From Saltillo With Heat – Nats Sign Martin
Posted by Harry Pavlidis on Thursday, February 25, 2010 at 8:39 pm
The Washington Nationals, perrenial seekers of bullpen arms, made an interesting move this week by plucking Rafael Martin out of the AAA Mexican League.
The Nats purchased Martin’s contract from the Saltillo club, according to reports, and he may have actually signed the deal a couple weeks ago. Federal Baseball has some links on the news and how it came out. Martin has been reported to possess a 94-95 mph fastball, which is naturally appealing to a big league club.
But what else do we know about Martin? From his statistics, it looks like he figured it out last year. That’s based on a small sample size, as he’s almost exclusively been used in relief. His presence in the 2010 Caribbean Series isn’t meaningful, as his whole team qualified by winning the Mexico’s winter league title. Still, he got in to two games of the six during the Series week.
So, what about that statistical improvement?

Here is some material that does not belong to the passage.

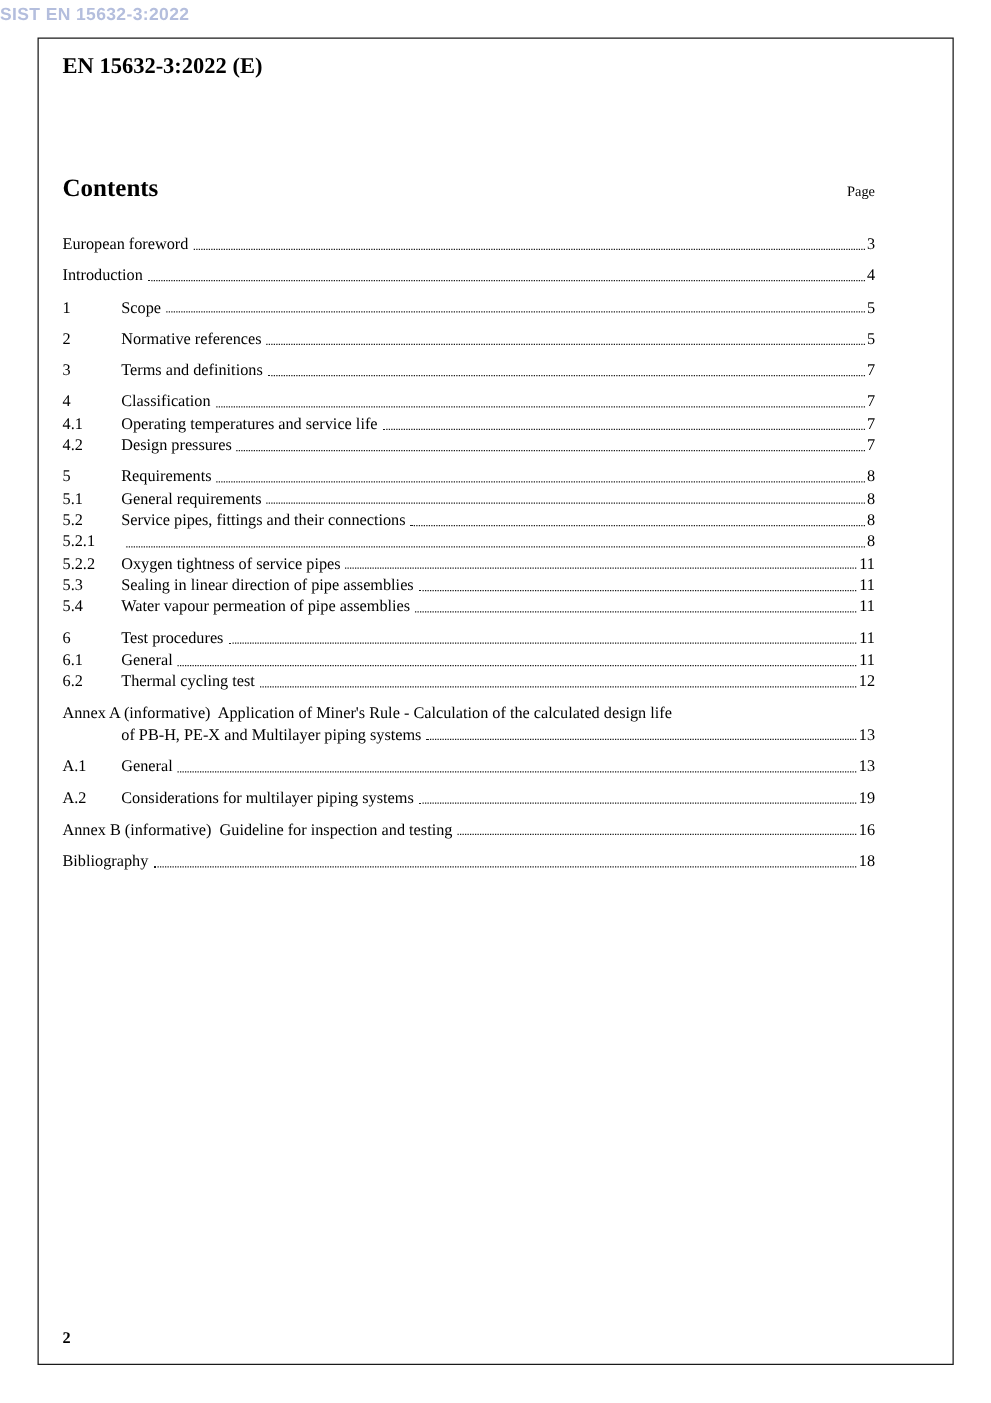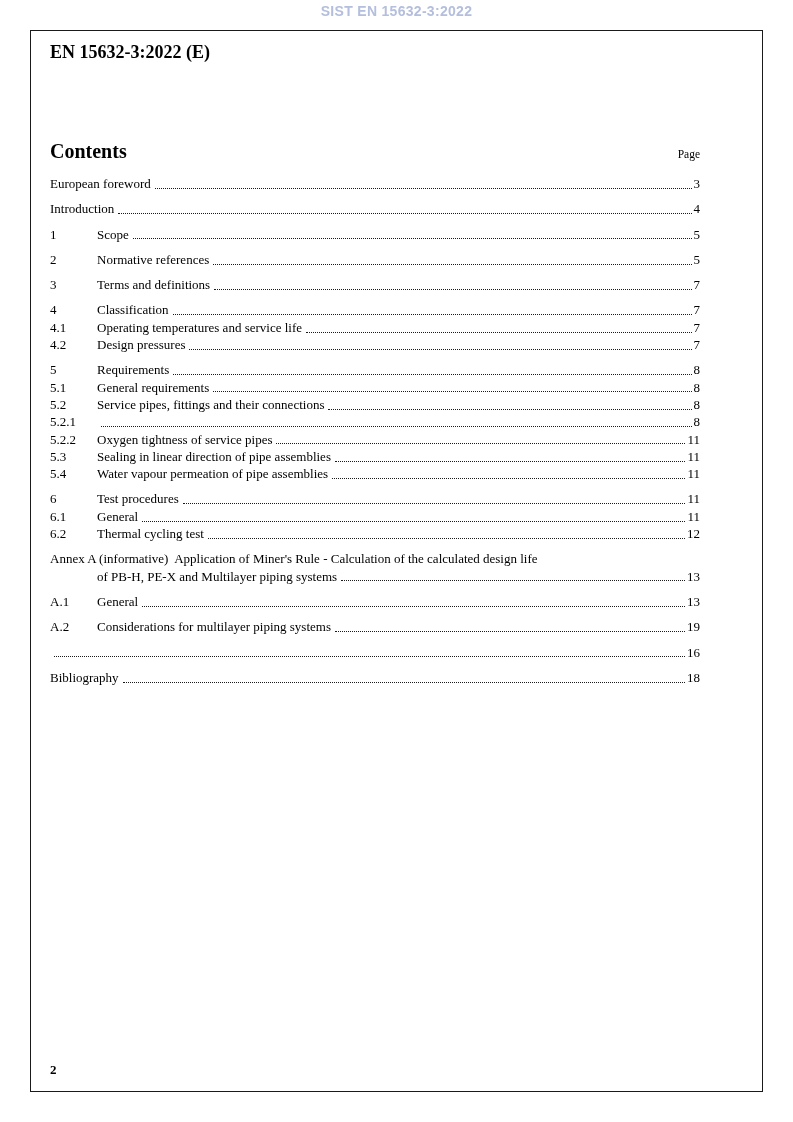"SIST EN 15632-3:2022" .watermark { text-align: center -> none }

If there’s one feature of the Mexican League, it’s the pitchers tend not to strike out many hitters. The league also has a pretty high ground ball rate, relative to other minor leagues. To find more ground balls, you have to go down from AAA, past AA, right on by High A and into the Low A and Short Season A levels. And rookie ball. Whether it’s the hitters or the pitchers, you have to consider a pitcher’s performance relative to his league.
The Mexican League averages 13.3 strikeouts per 100 plate appearances. No other league is close. The Venezuelan Summer League (Rookie, 17.3) and Texas League (AA, 17.5) are the only others averaging less than 18 K/100.
Let’s start with the raw numbers on Martin, taken from baseball-reference.com.
| Season | IP | GS | ERA | K/9 | BB/9 |
| 2007 | 34.0 | 1 | 2.65 | 4.5 | 5.0 |
| 2008 | 53.2 | 2 | 4.19 | 6.4 | 5.0 |
| 2009 | 63.1 | 0 | 4.12 | 9.2 | 3.6 |
ERA schmeeRA. The strikeouts and walks are suddenly inline and looking good. Well, that walk rate may be a little on the high side … let’s look at some more numbers, relative to the league.
As with things like OPS+, 100 is set to league average. 110 is 10% higher than average, 90 10% lower and so forth. The numbers below are taken directly from MLBAM’s Gameday and include batters faced (PA), strikeouts per 100 batters (K), walks plus hit batters per 100 (BH) and the four batted ball types per ball in play (including home runs).
| season | PA | K | BH | GB | LD | FB | PU |
| 2007 | 158 | 83 | 124 | 98 | 112 | 89 | 116 |
| 2008 | 247 | 93 | 110 | 78 | 139 | 106 | 118 |
| 2009 | 281 | 125 | 65 | 98 | 97 | 94 | 137 |
Let’s pretend the sample sizes are meaningful. Martin’s K rate jumped, along with his pop-up rate. Both would be signs of nastiness, all else being equal. For pop-ups, though, his actual rates went from 9.5% to 9.7% to 11.2% — so not such a big deal in the grand scheme of things.
The drop in walk rate shows that he went from the bad side to the good side of a seemingly high-walk league. Along with his strikeout rate, as we saw in his baseball-reference line above, there was an apparently substantial change in performance.
His ground ball rate, even with the rebound, isn’t impressive for the league. If somehow his actual rate translates to the majors (47% in 2007 and 2009), then he’ll be in good shape (MLB average is 43%). The drop in line drive rate is also impressive, but there are always questions around what is tagged as a fly ball and what’s a line drive.
However you cut it, Martin pitched far better in 2009 than either of the previous two. The Nationals will probably keep him in AAA to start 2010, where we’ll get some idea of how he looks against International League competition.